Review: Men Without Hats release ‘Love in the Age of War”
“Love in the Age of War,” the first studio album in a decade from Canadian new wavers Men Without Hats, is a little like reuniting with an old friend.
Front man Ivan Doroschuk and crew deliver a vintage yet modern synth-driven sound that will remind fans of what they loved about this band in the first place. And it just might introduce their music to a whole new generation.
Several of the album’s high energy/high BPM tracks like “This War” and “Love’s Epiphany” are reminiscent of their catchy early material not named “Safety Dance” from 1982’s “Rhythm of Youth” and 1984’s “Folk of the 80s (Part III).” Others, including “Live and Learn” and “Head Above Water,” seem to channel the “Pop Goes the World” era.
The sound is melodic, fun and familiar, and far from stale.

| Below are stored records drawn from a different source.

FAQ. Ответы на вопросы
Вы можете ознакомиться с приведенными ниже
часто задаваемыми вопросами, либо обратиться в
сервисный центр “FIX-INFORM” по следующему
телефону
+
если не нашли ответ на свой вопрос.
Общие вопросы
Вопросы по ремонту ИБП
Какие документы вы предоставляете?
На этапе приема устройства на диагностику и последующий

Producer Dave “Rave” Ogilvie, whose resume includes work with industrial pioneers Skinny Puppy, Marilyn Manson and Killing Joke, balances Doroschuk’s unmistakable baritone voice with rich, pulsating drum and bass lines which, if given the chance, just might resonate on today’s dance floors.
Don’t expect another Safety Dance-esq mega-hit from “Love in the Age of War.” Though I could see several tracks, like “Devil Come Round,” “This War,” or “Live and Learn,” potentially breaking out.
Regardless, this album is still a great gift to fans regardless of what the Billboard charts say.